Er galt als Vater des Mainframe-Betriebssystems OS/360: Am 17. November 2022 ist Frederick Phillips Brooks J. im Alter von 91 Jahren in Chapel Hill, North Carolina, gestorben. Brooks hatte vor rund zwei Jahren einen Schlaganfall erlitten, von dem er sich nicht mehr erholte, berichtete sein Sohn Roger Brooks.
Der am 19. April 1931 im US-amerikanischen Durham geborene Computerwissenschaftler war Anfang der 60er Jahre maßgeblich an der Mainframe-Entwicklung bei IBM beteiligt. Nach seinem Physikstudium an der Duke University in North Carolina und seiner Promotion in angewandter Mathematik bei der Computerkoryphäe Howard Aiken an der Harvard University ging Brooks zu IBM.
Dort übernahm er die Entwicklung der System/360-Familie und des dazugehörigen Betriebssystems OS/360. Bahnbrechend war dabei seine Idee einheitlicher Rechnerarchitekturen. Zuvor hatte noch jedes der damals gebauten Systeme ein eigenes Hardwaredesign. Entsprechend musste auch die Software für jedes System angepasst und neu geschrieben werden.
Mehr Projektmitarbeiter - mehr Verzögerungen
1964 stellte IBM dank Brooks mit dem Modell 360 eine Reihe von sechs kompatiblen Maschinen vor. Softwareprogramme, die für diese Systeme geschrieben wurden, waren erstmals auf allen Boliden dieser Rechnerreihe einsetzbar. Brooks beschrieb diesen Durchbruch in der Computerarchitektur gemeinsam mit seinen Kollegen Gene Amdahl und Gerrit Blaauw in dem Werk "Architecture oft he IBM System/360".
So sehen IBMs Mainframes heute aus
Die Entwicklung des ersten Mainframe-Systems unter dem Dach von IBM war ein gigantisches Projekt. Ungefähr 5.000 Personenjahre investierte der Konzern zwischen 1963 und 1966 in das Vorhaben. Brooks sammelte dabei viele Erfahrungen in Sachen Projektsteuerung. Daraus resultierte auch das viel beachtete "Brooks's Law": "Mitarbeiter zu einem verspäteten Softwareprojekt hinzuzufügen, verzögert das Vorhaben nur noch weiter."
Mythos Mann-Monat
Trotz des immensen Aufwands war die OS/360-Software fehlerbehaftet und wollte nicht richtig funktionieren.

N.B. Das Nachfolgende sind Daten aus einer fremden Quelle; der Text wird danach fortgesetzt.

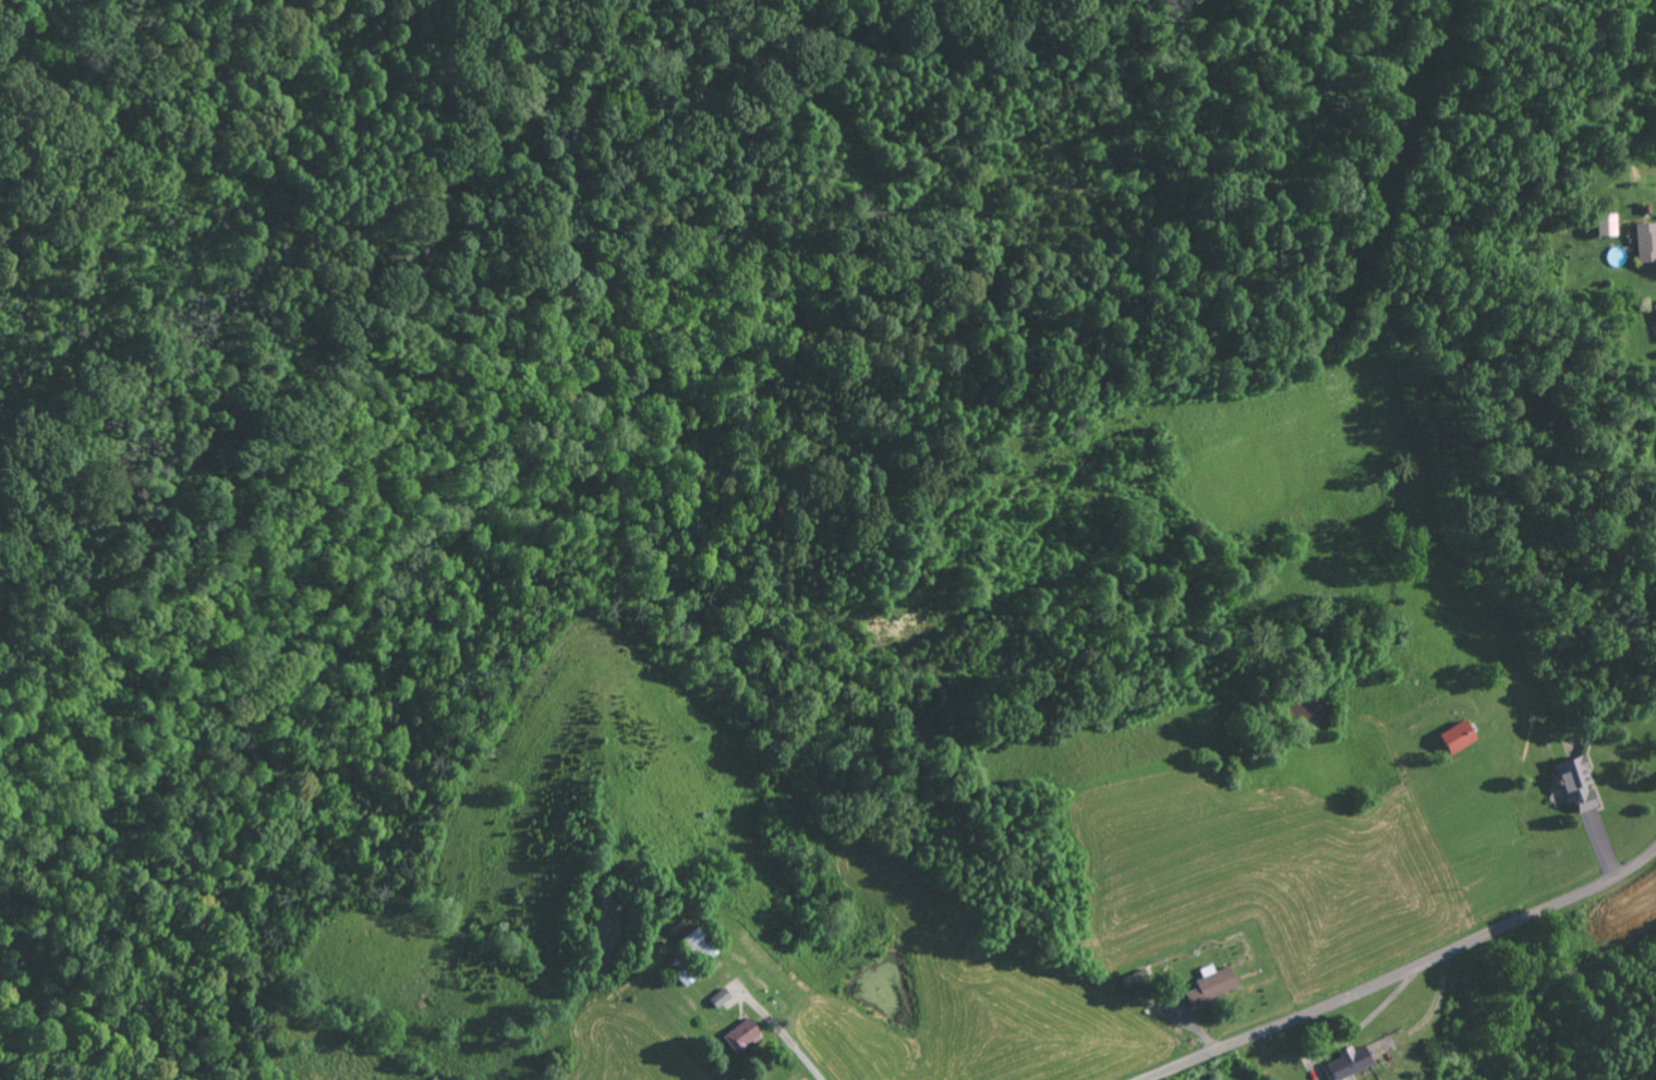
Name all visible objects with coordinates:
road: (929, 89)
building: (1605, 225)
building: (1645, 242)
building: (1654, 308)
building: (1456, 736)
building: (1574, 782)
road: (1408, 972)
building: (681, 977)
building: (1209, 986)
building: (717, 997)
building: (739, 1035)
building: (1347, 1062)

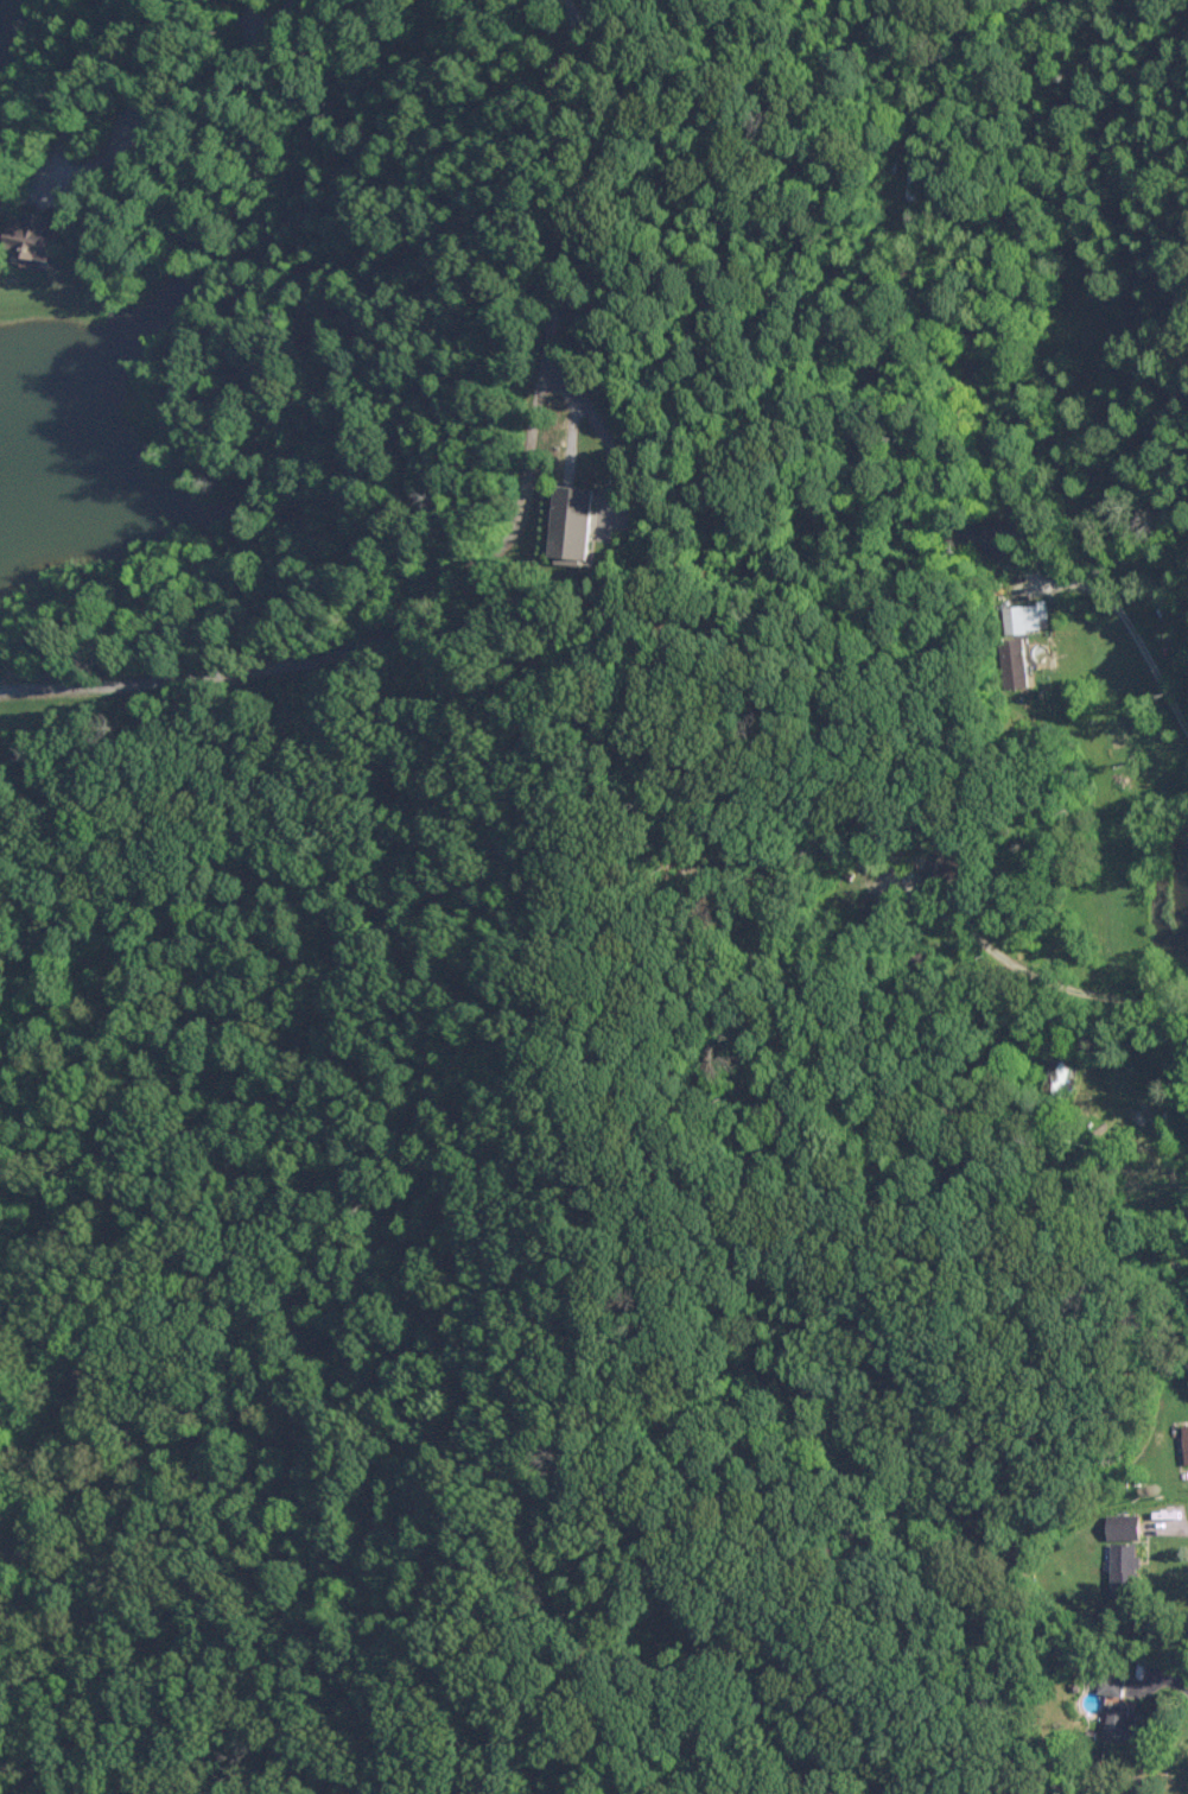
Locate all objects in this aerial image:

Brooks hatte eigentlich vor, an die Universität nach North Carolina zurückzukehren. Doch der damalige IBM-Chef Thomas Watson Jr. bekniete den jungen Computerwissenschaftler, zu bleiben und die Arbeiten am Mainframe fertigzustellen. Brooks ließ sich überreden - der Rest ist Geschichte. Die /360er Mainframes läuteten für IBM in den darauffolgenden Jahrzehnten goldene Zeiten ein.
Brooks kehrte später in seinen Heimatstaat zurück und begründete dort an der University of North Carolina den Fachbereich Computer Science, den er über 20 Jahre lang leitete. Was er bei IBM gelernt hatte, fasste er 1975 in dem Computerklassiker "The Mythical Man-Month: Essays on Software Engineering" zusammen, der 1975 herauskam. Das Werk gilt als Bibel unter den Informatikern. Launig und selbstironisch, untermalt mit Zitaten von Shakespeare und Sophokles, beschreibt Brooks darin seine Erfahrungen in der Softwareentwicklung und Projektarbeit.
1999 wurde Brooks mit dem Turing-Award ausgezeichnet, der den Status eines Nobel-Preises für Computerwissenschaften hat. "Fred Brooks war ein brillanter Wissenschaftler, der das Computing verändert hat", würdigte der heutige IBM-Chef und Informatiker Arvind Krishna den Verstorbenen. "Wir sind ihm für seine bahnbrechenden Beiträge zu Dank verpflichtet." Brooks war überzeugter und praktizierender Christ, der selbst streng religiös erzogen wurde. Er hinterlässt eine Frau, drei Kinder, neun Enkel und zwei Urenkel.